Il capo si fece vedere solo di sfuggita. Sergej Pavlovic aveva sempre molto da fare e comunque il suo ruolo di supervisore gli imponeva di stare dietro un po' a tutto. Lei non se la prendeva troppo, anche se certo le faceva piacere quando la andava a trovare e si fermava qualche minuto con lei. Lo fece anche quella mattina, e stette un po' di più. Le parlò con dolcezza, senza nasconderle nulla di quello che sarebbe accaduto di lì a poco.
Lei capì. Il Destino si spalancava davanti a lei ed era importante che si facesse quello che si doveva fare.
Non fece obiezioni. Non fece domande. Non chiese ulteriori spiegazioni. Entrò nell'astronave e si accomodò sul sedile, meravigliandosi un po' di quanto stesse, tutto sommato, comoda rispetto ai test cui aveva partecipato.
Tutto accadde velocemente, e l'emozione per qualche minuto cedette alla paura. Ma poi vide quella palla azzurra, con i batuffoli bianchi che le si arricciavano tutt'intorno. Fu felice, avrebbe voluto scendere a giocare con quella palla e quei batuffoli...

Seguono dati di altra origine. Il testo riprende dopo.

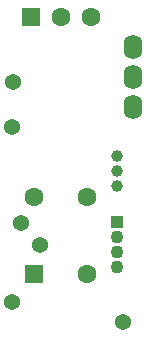
<source format=gbs>
%FSDAX24Y24*%
%MOIN*%
%SFA1B1*%

%IPPOS*%
%ADD43C,0.043400*%
%ADD44R,0.043400X0.043400*%
%ADD45R,0.063100X0.063100*%
%ADD46C,0.063100*%
%ADD47O,0.063100X0.082700*%
%ADD48R,0.063100X0.063100*%
%ADD49C,0.039400*%
%ADD72C,0.054000*%
%LNptw_ecu_cp_v1.0-1*%
%LPD*%
G54D43*
X016520Y014494D03*
Y014002D03*
Y013510D03*
G54D44*
X016520Y014986D03*
G54D45*
X013650Y021827D03*
G54D46*
X014650Y021827D03*
X015650D03*
X013764Y015823D03*
X015535D03*
Y013264D03*
G54D47*
X017071Y019819D03*
Y020819D03*
Y018819D03*
G54D48*
X013764Y013264D03*
G54D49*
X016520Y016207D03*
Y017201D03*
Y016709D03*
G54D72*
X013055Y019671D03*
X013961Y014238D03*
X013341Y014957D03*
X016726Y011669D03*
X013026Y012319D03*
X013016Y018156D03*
M02*
</source>
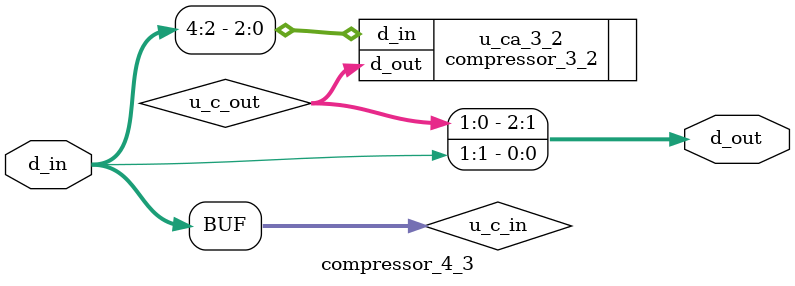
<source format=v>
module compressor_4_3
(
    input [4:1] d_in, 
    output [3:1] d_out //输出为{2^1, 2^0, 2^0}
); 

wire [4:1] u_c_in;
wire [1:0] u_c_out;

assign u_c_in = d_in;

compressor_3_2 u_ca_3_2(.d_in(u_c_in[4:2]), .d_out(u_c_out));

assign d_out = {u_c_out, d_in[1]};


endmodule
</source>
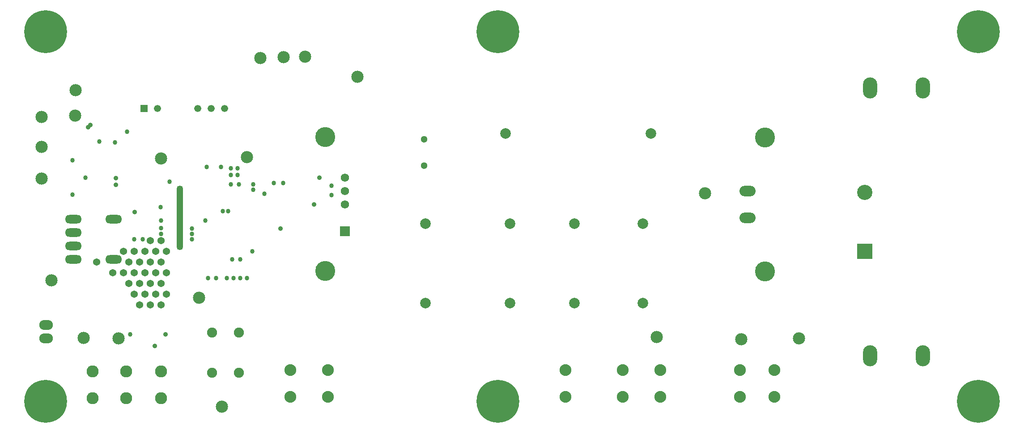
<source format=gbs>
G04*
G04 #@! TF.GenerationSoftware,Altium Limited,Altium Designer,21.1.1 (26)*
G04*
G04 Layer_Color=16711935*
%FSLAX25Y25*%
%MOIN*%
G70*
G04*
G04 #@! TF.SameCoordinates,8D04C4F7-E2C1-42FD-A476-B4637558DBC3*
G04*
G04*
G04 #@! TF.FilePolarity,Negative*
G04*
G01*
G75*
%ADD58C,0.09094*%
%ADD59C,0.07480*%
%ADD60C,0.14905*%
%ADD61C,0.05118*%
%ADD64C,0.08839*%
%ADD65R,0.11344X0.11344*%
%ADD66C,0.11344*%
%ADD67O,0.12000X0.07874*%
%ADD68C,0.07874*%
%ADD69O,0.10630X0.15748*%
%ADD70O,0.10236X0.07284*%
%ADD71O,0.04937X0.48244*%
%ADD72C,0.31890*%
%ADD73O,0.12394X0.06394*%
%ADD74C,0.08957*%
%ADD75C,0.05236*%
%ADD76R,0.05236X0.05236*%
%ADD77C,0.03394*%
%ADD78C,0.05394*%
%ADD79C,0.03594*%
%ADD102C,0.06200*%
%ADD103R,0.07200X0.07200*%
D58*
X124500Y70000D02*
D03*
X98500Y70500D02*
D03*
X201500Y19000D02*
D03*
X631500Y70000D02*
D03*
X588500Y69500D02*
D03*
X525500Y71000D02*
D03*
X302500Y265500D02*
D03*
X67000Y189500D02*
D03*
Y235500D02*
D03*
Y213000D02*
D03*
X92500Y255500D02*
D03*
X92000Y236500D02*
D03*
X184500Y100500D02*
D03*
X74500Y113500D02*
D03*
X263500Y280500D02*
D03*
X230000Y279500D02*
D03*
X247500Y280000D02*
D03*
X561500Y178500D02*
D03*
X156000Y204500D02*
D03*
X220000Y205500D02*
D03*
D59*
X214000Y44500D02*
D03*
X194000D02*
D03*
Y74500D02*
D03*
X214000D02*
D03*
D60*
X606000Y120000D02*
D03*
Y220000D02*
D03*
X278500Y120200D02*
D03*
Y220200D02*
D03*
D61*
X352000Y199158D02*
D03*
Y218843D02*
D03*
D64*
X613000Y26500D02*
D03*
Y46500D02*
D03*
X280500Y26500D02*
D03*
Y46500D02*
D03*
X500000D02*
D03*
Y26500D02*
D03*
X587500Y46500D02*
D03*
Y26500D02*
D03*
X528000Y46500D02*
D03*
Y26500D02*
D03*
X457500Y46500D02*
D03*
Y26500D02*
D03*
X252500Y46500D02*
D03*
Y26500D02*
D03*
D65*
X680549Y135100D02*
D03*
D66*
Y178900D02*
D03*
D67*
X593000Y159894D02*
D03*
Y180000D02*
D03*
D68*
X464000Y96472D02*
D03*
Y155528D02*
D03*
X515000Y96472D02*
D03*
Y155528D02*
D03*
X416000Y96472D02*
D03*
Y155528D02*
D03*
X412866Y223000D02*
D03*
X521134D02*
D03*
X353000Y96472D02*
D03*
Y155528D02*
D03*
D69*
X723685Y257000D02*
D03*
X684315D02*
D03*
X723685Y57000D02*
D03*
X684315D02*
D03*
D70*
X70500Y80000D02*
D03*
Y70000D02*
D03*
D71*
X170000Y160000D02*
D03*
D72*
X407000Y299000D02*
D03*
X70200Y23000D02*
D03*
Y299000D02*
D03*
X765000Y23000D02*
D03*
Y299000D02*
D03*
X407000Y23000D02*
D03*
D73*
X120600Y159100D02*
D03*
Y129100D02*
D03*
X90600D02*
D03*
Y139100D02*
D03*
Y149100D02*
D03*
Y159100D02*
D03*
D74*
X156200Y25200D02*
D03*
Y45200D02*
D03*
X130200Y25200D02*
D03*
Y45200D02*
D03*
X105200Y25200D02*
D03*
Y45200D02*
D03*
D75*
X193394Y241642D02*
D03*
X203395D02*
D03*
X183395D02*
D03*
X153394D02*
D03*
D76*
X143394D02*
D03*
D77*
X224787Y185000D02*
D03*
Y181000D02*
D03*
X191000Y115000D02*
D03*
X197000D02*
D03*
X210000D02*
D03*
X205000D02*
D03*
X209000Y129000D02*
D03*
X179000Y144000D02*
D03*
X99828Y189900D02*
D03*
X202000Y165000D02*
D03*
X189000Y158000D02*
D03*
X90000Y203000D02*
D03*
X156000Y152500D02*
D03*
Y158000D02*
D03*
X206000Y165000D02*
D03*
X200787Y198000D02*
D03*
X208000Y197000D02*
D03*
Y192000D02*
D03*
X213000D02*
D03*
X214000Y185000D02*
D03*
X213000Y197000D02*
D03*
X208000Y185000D02*
D03*
X190000Y198000D02*
D03*
X179000Y148000D02*
D03*
X110200Y217000D02*
D03*
X179000Y152000D02*
D03*
X283000Y177000D02*
D03*
Y184000D02*
D03*
X247000Y186000D02*
D03*
X240000D02*
D03*
X233000Y178000D02*
D03*
X224000Y135000D02*
D03*
X215000Y129000D02*
D03*
X156000Y148000D02*
D03*
X220000Y115000D02*
D03*
X215000D02*
D03*
X162500Y187000D02*
D03*
X90000Y177200D02*
D03*
X121900Y216400D02*
D03*
X130600Y224200D02*
D03*
X142500Y144100D02*
D03*
X136000D02*
D03*
X155700Y168100D02*
D03*
X133000Y73000D02*
D03*
D78*
X156000Y143000D02*
D03*
X160000Y135000D02*
D03*
X156000Y127000D02*
D03*
X160000Y119000D02*
D03*
X156000Y111000D02*
D03*
X160000Y103000D02*
D03*
X156000Y95000D02*
D03*
X148000Y143000D02*
D03*
X152000Y135000D02*
D03*
X148000Y127000D02*
D03*
X152000Y119000D02*
D03*
X148000Y111000D02*
D03*
X152000Y103000D02*
D03*
X148000Y95000D02*
D03*
X144000Y135000D02*
D03*
X140000Y127000D02*
D03*
X144000Y119000D02*
D03*
X140000Y111000D02*
D03*
X144000Y103000D02*
D03*
X140000Y95000D02*
D03*
X136000Y135000D02*
D03*
X132000Y127000D02*
D03*
X136000Y119000D02*
D03*
X132000Y111000D02*
D03*
X136000Y103000D02*
D03*
X128000Y135000D02*
D03*
Y119000D02*
D03*
X120000D02*
D03*
X108000Y127000D02*
D03*
D79*
X122563Y184563D02*
D03*
Y189562D02*
D03*
X500000Y47500D02*
D03*
X245000Y152000D02*
D03*
X270000Y170000D02*
D03*
X274000Y190000D02*
D03*
X103500Y229500D02*
D03*
X101600Y227600D02*
D03*
X151500Y64500D02*
D03*
X159500Y73000D02*
D03*
X136500Y164500D02*
D03*
D102*
X293000Y170000D02*
D03*
Y190000D02*
D03*
Y180000D02*
D03*
D103*
Y150000D02*
D03*
M02*

</source>
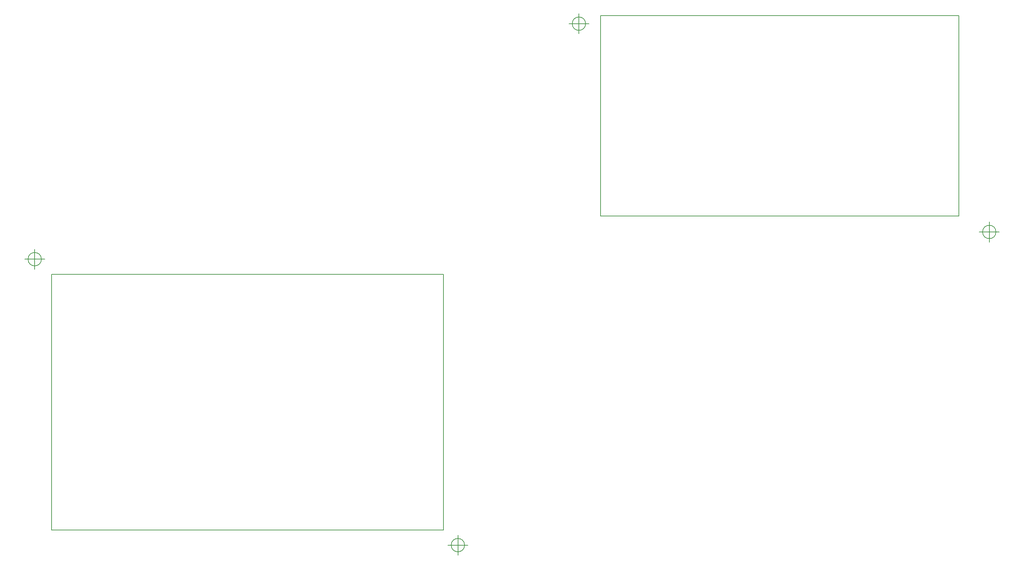
<source format=gbr>
%TF.GenerationSoftware,KiCad,Pcbnew,(5.1.9)-1*%
%TF.CreationDate,2021-04-11T15:54:41+02:00*%
%TF.ProjectId,bab_top,6261625f-746f-4702-9e6b-696361645f70,rev?*%
%TF.SameCoordinates,Original*%
%TF.FileFunction,Other,Fab,Bot*%
%FSLAX46Y46*%
G04 Gerber Fmt 4.6, Leading zero omitted, Abs format (unit mm)*
G04 Created by KiCad (PCBNEW (5.1.9)-1) date 2021-04-11 15:54:41*
%MOMM*%
%LPD*%
G01*
G04 APERTURE LIST*
%TA.AperFunction,Profile*%
%ADD10C,0.150000*%
%TD*%
G04 APERTURE END LIST*
D10*
X140866666Y-146200000D02*
G75*
G03*
X140866666Y-146200000I-1666666J0D01*
G01*
X136700000Y-146200000D02*
X141700000Y-146200000D01*
X139200000Y-143700000D02*
X139200000Y-148700000D01*
X35266666Y-74800000D02*
G75*
G03*
X35266666Y-74800000I-1666666J0D01*
G01*
X31100000Y-74800000D02*
X36100000Y-74800000D01*
X33600000Y-72300000D02*
X33600000Y-77300000D01*
X273466666Y-68000000D02*
G75*
G03*
X273466666Y-68000000I-1666666J0D01*
G01*
X269300000Y-68000000D02*
X274300000Y-68000000D01*
X271800000Y-65500000D02*
X271800000Y-70500000D01*
X171066666Y-16000000D02*
G75*
G03*
X171066666Y-16000000I-1666666J0D01*
G01*
X166900000Y-16000000D02*
X171900000Y-16000000D01*
X169400000Y-13500000D02*
X169400000Y-18500000D01*
X40200000Y-78600000D02*
X37800000Y-78600000D01*
X40200000Y-142400000D02*
X37800000Y-142400000D01*
X40200000Y-78600000D02*
X44400000Y-78600000D01*
X37800000Y-142400000D02*
X37800000Y-78600000D01*
X135600000Y-142400000D02*
X39800000Y-142400000D01*
X135600000Y-78600000D02*
X135600000Y-142400000D01*
X44000000Y-78600000D02*
X135600000Y-78600000D01*
X179800000Y-64000000D02*
X174800000Y-64000000D01*
X174800000Y-14000000D02*
X174800000Y-64000000D01*
X179800000Y-14000000D02*
X174800000Y-14000000D01*
X264200000Y-64000000D02*
X259200000Y-64000000D01*
X264200000Y-14000000D02*
X264200000Y-64000000D01*
X264200000Y-14000000D02*
X259200000Y-14000000D01*
X254200000Y-64000000D02*
X259200000Y-64000000D01*
X179800000Y-64000000D02*
X254200000Y-64000000D01*
X254200000Y-14000000D02*
X259200000Y-14000000D01*
X247200000Y-14000000D02*
X192000000Y-14000000D01*
X247200000Y-14000000D02*
X254200000Y-14000000D01*
X192000000Y-14000000D02*
X179800000Y-14000000D01*
M02*

</source>
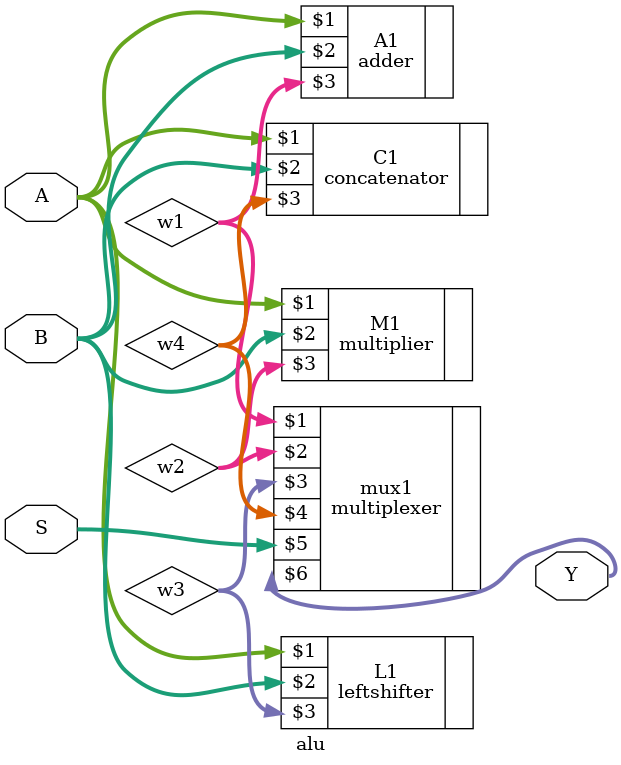
<source format=v>
`timescale 1ns / 1ps
module alu(
    input [3:0] A,
    input [3:0] B,
    input [1:0] S,
    output [7:0] Y
    );
    wire [7:0] w1, w2, w3, w4;
    adder A1(A, B, w1);
    multiplier M1(A, B, w2);
    leftshifter L1(A, B, w3);
    concatenator C1(A, B, w4);
    multiplexer mux1(w1, w2, w3, w4, S, Y);
endmodule

</source>
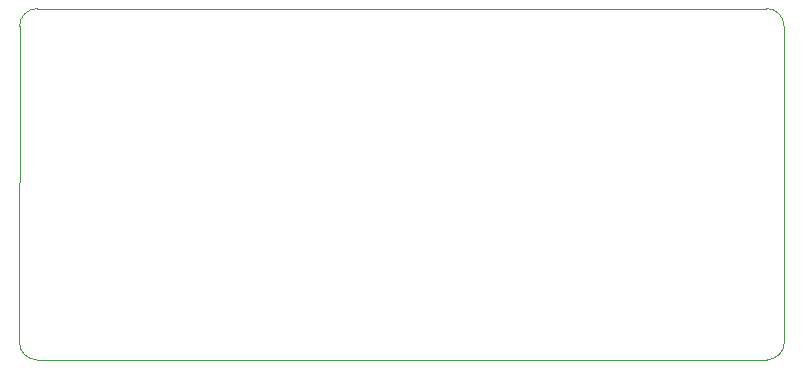
<source format=gbr>
%TF.GenerationSoftware,KiCad,Pcbnew,9.0.1*%
%TF.CreationDate,2025-04-15T21:25:17-04:00*%
%TF.ProjectId,psocpcb,70736f63-7063-4622-9e6b-696361645f70,rev?*%
%TF.SameCoordinates,Original*%
%TF.FileFunction,Profile,NP*%
%FSLAX46Y46*%
G04 Gerber Fmt 4.6, Leading zero omitted, Abs format (unit mm)*
G04 Created by KiCad (PCBNEW 9.0.1) date 2025-04-15 21:25:17*
%MOMM*%
%LPD*%
G01*
G04 APERTURE LIST*
%TA.AperFunction,Profile*%
%ADD10C,0.050000*%
%TD*%
%ADD11C,0.050000*%
G04 APERTURE END LIST*
D10*
X136990000Y-48490000D02*
X137010000Y-75250000D01*
X72260000Y-48500000D02*
G75*
G02*
X73750000Y-47010000I1490000J0D01*
G01*
X73750000Y-47010000D02*
X135500000Y-47000000D01*
X137010000Y-75250000D02*
G75*
G02*
X135520000Y-76740000I-1490000J0D01*
G01*
D11*
X137000000Y-74500000D02*
X137000000Y-74500000D01*
D10*
X135520000Y-76740000D02*
X73740000Y-76750000D01*
X72250000Y-75260000D02*
X72260000Y-48500000D01*
X73740000Y-76750000D02*
G75*
G02*
X72250000Y-75260000I0J1490000D01*
G01*
X135500000Y-47000000D02*
G75*
G02*
X136990000Y-48490000I0J-1490000D01*
G01*
M02*

</source>
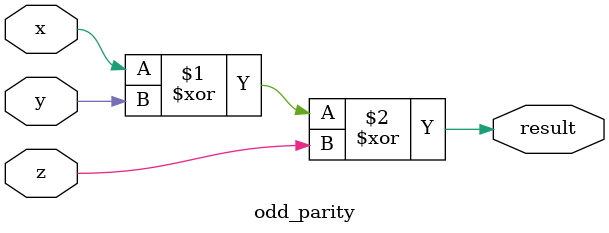
<source format=v>
module odd_parity(input x,y,z,output result);
xor (result,x,y,z);  
endmodule

</source>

La missione avrebbe dovuto durare diverse settimana, ed era previsto un pasto speciale al dodicesimo giorno, per premiarla. Ma non ce ne fu bisogno. Il circuito di refrigerazione si guastò dopo appena cinque ore dal lancio. O forse si guastò quello di aerazione. O forse entrambi.
Il successo del Progetto, si disse, passa anche atteraverso gli eroici sacrifici di chi partecipa alla causa.
La corsa allo spazio era appena cominciata. E lei sarebbe rimasta nella Storia. Anche se forse avrebbe preferito giocare a palla.